1856 Paris, from throats of iron, silver, brass,
Joy-thundering cannon, blent with chiming bells,
And martial strains, the full-voiced pæan swells.
The air is starred with flags, the chanted mass Throngs all the churches, yet the broad streets swarm With glad-eyed groups who chatter, laugh, and pass,
In holiday confusion, class with class.
And over all the spring, the sun-floods warm!
In the Imperial palace that March morn,
The beautiful young mother lay and smiled;
For by her side just breathed the Prince, her child,
Heir to an empire, to the purple born,
Crowned with the Titan's name that stirs the heart Like a blown clarion—one more Bonaparte.

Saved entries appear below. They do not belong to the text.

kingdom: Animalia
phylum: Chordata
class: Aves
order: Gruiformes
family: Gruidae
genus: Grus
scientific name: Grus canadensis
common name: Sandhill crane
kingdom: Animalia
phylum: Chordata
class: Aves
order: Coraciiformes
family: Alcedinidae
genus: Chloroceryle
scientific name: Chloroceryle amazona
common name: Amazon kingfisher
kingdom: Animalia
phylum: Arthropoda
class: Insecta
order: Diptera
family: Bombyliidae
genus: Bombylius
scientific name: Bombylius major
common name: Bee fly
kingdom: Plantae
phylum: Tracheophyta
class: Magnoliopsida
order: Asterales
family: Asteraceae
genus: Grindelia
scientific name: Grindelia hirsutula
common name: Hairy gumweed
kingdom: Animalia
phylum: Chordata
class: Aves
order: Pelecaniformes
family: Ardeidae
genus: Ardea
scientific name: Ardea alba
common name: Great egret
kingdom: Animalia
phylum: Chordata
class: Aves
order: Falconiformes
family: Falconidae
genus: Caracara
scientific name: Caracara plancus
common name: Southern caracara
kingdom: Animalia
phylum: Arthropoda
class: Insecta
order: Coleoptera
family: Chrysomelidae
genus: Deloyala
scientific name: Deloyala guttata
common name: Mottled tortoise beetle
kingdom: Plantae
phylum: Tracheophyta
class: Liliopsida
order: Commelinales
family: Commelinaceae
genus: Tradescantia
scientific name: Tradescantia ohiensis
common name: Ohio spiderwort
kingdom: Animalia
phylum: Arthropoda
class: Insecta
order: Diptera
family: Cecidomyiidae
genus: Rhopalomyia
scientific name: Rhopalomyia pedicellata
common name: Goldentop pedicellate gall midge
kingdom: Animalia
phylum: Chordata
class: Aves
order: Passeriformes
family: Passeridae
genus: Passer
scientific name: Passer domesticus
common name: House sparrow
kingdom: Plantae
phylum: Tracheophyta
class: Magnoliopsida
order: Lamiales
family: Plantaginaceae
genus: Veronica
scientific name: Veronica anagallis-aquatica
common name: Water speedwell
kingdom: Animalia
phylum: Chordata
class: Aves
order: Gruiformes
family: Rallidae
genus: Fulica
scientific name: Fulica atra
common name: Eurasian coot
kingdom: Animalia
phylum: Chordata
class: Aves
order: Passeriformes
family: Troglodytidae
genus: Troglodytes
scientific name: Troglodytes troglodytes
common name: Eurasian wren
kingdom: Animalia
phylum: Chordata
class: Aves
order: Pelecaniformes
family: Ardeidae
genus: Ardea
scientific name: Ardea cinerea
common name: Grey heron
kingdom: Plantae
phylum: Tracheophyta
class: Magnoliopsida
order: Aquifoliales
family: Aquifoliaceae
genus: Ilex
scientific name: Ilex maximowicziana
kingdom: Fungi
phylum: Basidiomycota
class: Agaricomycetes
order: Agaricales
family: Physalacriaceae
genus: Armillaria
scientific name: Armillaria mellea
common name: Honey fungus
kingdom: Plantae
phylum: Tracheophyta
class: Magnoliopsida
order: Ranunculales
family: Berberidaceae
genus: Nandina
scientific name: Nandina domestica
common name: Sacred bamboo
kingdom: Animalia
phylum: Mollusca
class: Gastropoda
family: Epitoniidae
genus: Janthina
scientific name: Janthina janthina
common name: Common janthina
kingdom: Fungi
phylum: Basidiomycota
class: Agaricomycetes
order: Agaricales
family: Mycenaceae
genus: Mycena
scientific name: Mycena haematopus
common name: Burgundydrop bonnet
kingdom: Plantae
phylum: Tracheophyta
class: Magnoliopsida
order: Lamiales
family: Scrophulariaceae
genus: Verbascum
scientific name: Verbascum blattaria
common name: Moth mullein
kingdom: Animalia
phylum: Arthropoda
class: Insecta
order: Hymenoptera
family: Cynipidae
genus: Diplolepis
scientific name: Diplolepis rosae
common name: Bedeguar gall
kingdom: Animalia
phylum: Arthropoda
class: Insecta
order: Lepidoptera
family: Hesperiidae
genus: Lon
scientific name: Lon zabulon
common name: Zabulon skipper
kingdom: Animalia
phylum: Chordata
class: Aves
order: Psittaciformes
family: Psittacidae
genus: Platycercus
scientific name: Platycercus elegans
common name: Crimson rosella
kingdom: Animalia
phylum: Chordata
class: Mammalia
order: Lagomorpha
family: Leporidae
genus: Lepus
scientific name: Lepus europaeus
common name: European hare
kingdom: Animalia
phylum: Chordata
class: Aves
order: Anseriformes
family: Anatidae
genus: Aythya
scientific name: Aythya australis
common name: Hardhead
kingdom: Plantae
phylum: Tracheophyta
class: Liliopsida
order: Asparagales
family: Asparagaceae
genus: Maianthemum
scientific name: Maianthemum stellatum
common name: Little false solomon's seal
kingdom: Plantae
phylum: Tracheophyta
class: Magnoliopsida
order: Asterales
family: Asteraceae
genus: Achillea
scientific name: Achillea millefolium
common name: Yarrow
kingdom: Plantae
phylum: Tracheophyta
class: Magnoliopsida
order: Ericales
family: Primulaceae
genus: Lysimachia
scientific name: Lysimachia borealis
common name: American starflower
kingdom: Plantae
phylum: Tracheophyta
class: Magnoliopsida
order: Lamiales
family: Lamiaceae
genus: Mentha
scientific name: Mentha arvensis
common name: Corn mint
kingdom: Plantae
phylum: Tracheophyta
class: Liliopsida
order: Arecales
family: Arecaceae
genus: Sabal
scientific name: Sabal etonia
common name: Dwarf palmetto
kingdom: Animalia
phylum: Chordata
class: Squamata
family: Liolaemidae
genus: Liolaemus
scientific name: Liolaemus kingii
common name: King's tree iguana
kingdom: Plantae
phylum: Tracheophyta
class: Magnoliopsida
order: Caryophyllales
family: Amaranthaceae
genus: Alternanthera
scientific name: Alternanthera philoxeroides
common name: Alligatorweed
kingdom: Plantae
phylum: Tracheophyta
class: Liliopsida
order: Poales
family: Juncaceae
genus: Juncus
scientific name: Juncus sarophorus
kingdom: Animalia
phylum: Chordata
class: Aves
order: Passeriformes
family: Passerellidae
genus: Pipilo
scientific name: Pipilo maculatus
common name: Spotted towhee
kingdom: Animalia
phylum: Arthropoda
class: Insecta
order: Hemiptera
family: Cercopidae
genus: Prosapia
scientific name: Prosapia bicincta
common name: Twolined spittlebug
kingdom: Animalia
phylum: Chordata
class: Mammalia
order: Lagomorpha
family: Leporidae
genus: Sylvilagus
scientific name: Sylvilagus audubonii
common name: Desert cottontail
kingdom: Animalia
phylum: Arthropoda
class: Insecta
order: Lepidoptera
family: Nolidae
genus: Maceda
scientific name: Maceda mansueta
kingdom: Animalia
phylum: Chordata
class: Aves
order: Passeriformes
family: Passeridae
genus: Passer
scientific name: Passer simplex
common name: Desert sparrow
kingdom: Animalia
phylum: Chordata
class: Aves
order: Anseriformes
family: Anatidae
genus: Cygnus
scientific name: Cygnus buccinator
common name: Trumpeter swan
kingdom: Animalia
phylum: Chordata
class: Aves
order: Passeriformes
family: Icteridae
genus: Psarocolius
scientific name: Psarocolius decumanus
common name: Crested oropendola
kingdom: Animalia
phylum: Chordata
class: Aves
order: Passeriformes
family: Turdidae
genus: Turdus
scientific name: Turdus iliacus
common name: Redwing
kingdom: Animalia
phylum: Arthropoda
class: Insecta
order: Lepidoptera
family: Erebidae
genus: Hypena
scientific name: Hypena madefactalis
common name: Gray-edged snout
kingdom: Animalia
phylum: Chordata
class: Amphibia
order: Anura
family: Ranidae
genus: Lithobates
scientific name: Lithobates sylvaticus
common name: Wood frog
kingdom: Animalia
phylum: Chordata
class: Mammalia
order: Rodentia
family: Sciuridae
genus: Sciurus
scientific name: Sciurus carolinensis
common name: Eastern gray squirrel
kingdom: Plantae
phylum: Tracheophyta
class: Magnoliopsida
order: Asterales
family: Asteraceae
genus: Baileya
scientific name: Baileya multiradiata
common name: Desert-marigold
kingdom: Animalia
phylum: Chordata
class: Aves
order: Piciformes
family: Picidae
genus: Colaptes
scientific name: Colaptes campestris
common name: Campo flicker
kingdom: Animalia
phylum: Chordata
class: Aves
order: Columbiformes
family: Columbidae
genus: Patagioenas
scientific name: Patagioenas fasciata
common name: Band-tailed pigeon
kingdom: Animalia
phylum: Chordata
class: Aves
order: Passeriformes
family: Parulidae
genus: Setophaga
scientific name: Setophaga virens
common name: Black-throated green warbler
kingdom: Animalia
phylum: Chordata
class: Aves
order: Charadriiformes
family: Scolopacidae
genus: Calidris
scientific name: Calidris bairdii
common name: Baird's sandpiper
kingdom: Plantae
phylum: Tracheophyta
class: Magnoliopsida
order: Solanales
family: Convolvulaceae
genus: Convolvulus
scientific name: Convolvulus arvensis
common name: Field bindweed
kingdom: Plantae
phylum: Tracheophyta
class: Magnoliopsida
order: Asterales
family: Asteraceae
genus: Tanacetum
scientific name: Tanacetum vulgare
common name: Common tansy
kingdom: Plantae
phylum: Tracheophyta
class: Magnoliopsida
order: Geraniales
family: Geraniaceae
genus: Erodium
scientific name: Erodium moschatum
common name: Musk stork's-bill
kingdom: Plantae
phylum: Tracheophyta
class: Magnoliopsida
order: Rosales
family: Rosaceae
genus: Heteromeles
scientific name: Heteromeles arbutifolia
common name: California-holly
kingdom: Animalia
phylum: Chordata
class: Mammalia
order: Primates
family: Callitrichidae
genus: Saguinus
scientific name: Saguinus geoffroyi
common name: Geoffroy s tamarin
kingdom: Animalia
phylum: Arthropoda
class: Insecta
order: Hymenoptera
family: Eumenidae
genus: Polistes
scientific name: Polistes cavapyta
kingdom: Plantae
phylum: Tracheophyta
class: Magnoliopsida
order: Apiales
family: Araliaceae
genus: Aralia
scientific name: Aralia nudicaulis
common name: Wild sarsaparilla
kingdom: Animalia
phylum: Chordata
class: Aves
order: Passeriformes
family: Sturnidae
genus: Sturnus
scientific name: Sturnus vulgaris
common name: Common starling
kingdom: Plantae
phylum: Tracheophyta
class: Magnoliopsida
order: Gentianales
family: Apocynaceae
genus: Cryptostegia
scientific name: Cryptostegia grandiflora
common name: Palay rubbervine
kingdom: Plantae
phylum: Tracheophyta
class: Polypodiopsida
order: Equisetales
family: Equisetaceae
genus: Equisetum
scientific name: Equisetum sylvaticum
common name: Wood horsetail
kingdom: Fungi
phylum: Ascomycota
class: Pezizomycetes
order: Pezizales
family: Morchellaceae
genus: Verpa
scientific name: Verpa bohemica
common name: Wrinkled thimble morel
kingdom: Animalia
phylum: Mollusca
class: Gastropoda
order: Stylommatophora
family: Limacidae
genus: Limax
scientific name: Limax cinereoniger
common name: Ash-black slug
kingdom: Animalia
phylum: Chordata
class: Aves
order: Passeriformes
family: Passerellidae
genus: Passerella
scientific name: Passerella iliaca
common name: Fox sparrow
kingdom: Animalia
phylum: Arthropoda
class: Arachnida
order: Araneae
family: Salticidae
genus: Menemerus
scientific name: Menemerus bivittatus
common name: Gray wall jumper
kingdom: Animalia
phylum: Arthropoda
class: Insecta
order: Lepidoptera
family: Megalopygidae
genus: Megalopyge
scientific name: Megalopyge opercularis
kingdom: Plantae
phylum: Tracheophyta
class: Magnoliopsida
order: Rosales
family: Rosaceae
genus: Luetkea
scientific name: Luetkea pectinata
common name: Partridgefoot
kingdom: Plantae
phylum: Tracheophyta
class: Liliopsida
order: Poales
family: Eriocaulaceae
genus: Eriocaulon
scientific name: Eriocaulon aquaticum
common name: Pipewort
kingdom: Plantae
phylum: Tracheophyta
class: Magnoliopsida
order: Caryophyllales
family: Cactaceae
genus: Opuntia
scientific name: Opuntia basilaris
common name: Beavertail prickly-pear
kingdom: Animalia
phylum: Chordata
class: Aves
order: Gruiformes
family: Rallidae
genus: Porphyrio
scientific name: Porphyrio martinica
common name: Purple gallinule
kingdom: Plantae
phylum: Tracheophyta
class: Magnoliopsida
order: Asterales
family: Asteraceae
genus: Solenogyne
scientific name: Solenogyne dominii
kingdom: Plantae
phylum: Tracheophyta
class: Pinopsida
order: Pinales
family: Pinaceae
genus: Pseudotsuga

Born to the purple, lying stark and dead,
Transfixed with poisoned spears, beneath the sun Of brazen Africa!
Thy grave is one,
Fore-fated youth (on whom were visited Follies and sins not thine), whereat the world,
Heartless howe'er it be, will pause to sing A dirge, to breathe a sigh, a wreath to fling Of rosemary and rue with bay-leaves curled.
Enmeshed in toils ambitious, not thine own,
Immortal, loved boy-Prince, thou tak'st thy stand With early doomed Don Carlos, hand in hand With mild-browed Arthur,
Geoffrey's murdered son.
Louis the Dauphin lifts his thorn-ringed head,
And welcomes thee, his brother, 'mongst the dead.